After intraperitoneal administration and binding to target cells in the peritoneal cavity, residual catumaxomab reaches systemic circulation in intact form. The geometric mean plasma Cmax was 0.5 ng/ml (range 0 to 2.3), and the geometric mean plasma AUC was 1.7 day* ng/ml (range < LLOQ (lower limit of quantification) to 13.5).

The variability between subjects in ascites and plasma catumaxomab levels was high, due to varying ascites volume and malignant cell burden in the peritoneal cavity.

Metabolism and elimination

The metabolism and elimination of catumaxomab is similar to endogenous IgG i.e. primarily via proteolytic catabolism throughout the body; it does not rely primarily on elimination through the kidneys and liver.
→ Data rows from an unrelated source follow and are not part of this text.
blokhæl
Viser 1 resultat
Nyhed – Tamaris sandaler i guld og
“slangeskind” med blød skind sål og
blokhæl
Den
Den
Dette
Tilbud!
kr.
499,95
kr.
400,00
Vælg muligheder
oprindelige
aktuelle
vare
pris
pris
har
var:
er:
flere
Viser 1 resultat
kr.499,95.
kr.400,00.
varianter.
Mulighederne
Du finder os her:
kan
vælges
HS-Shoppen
For systemic catumaxomab, i.e. residual (not target-bound) catumaxomab that reached the circulation from the peritoneal cavity, geometric mean apparent terminal plasma elimination half-life (t1/2) was 2.5 days (range 0.7 to 17.5).

Special populations

No studies have been conducted.

5.3. Preclinical safety data

Administration of catumaxomab in animal models did not result in any signs of abnormal or product related acute toxicity or signs of local intolerance at the injection/infusion site. However, these findings are of limited value due to the high species-specificity of catumaxomab.

Repeated-dose toxicity, genotoxicity, carcinogenicity, reproductive and developmental toxicity studies have not been performed.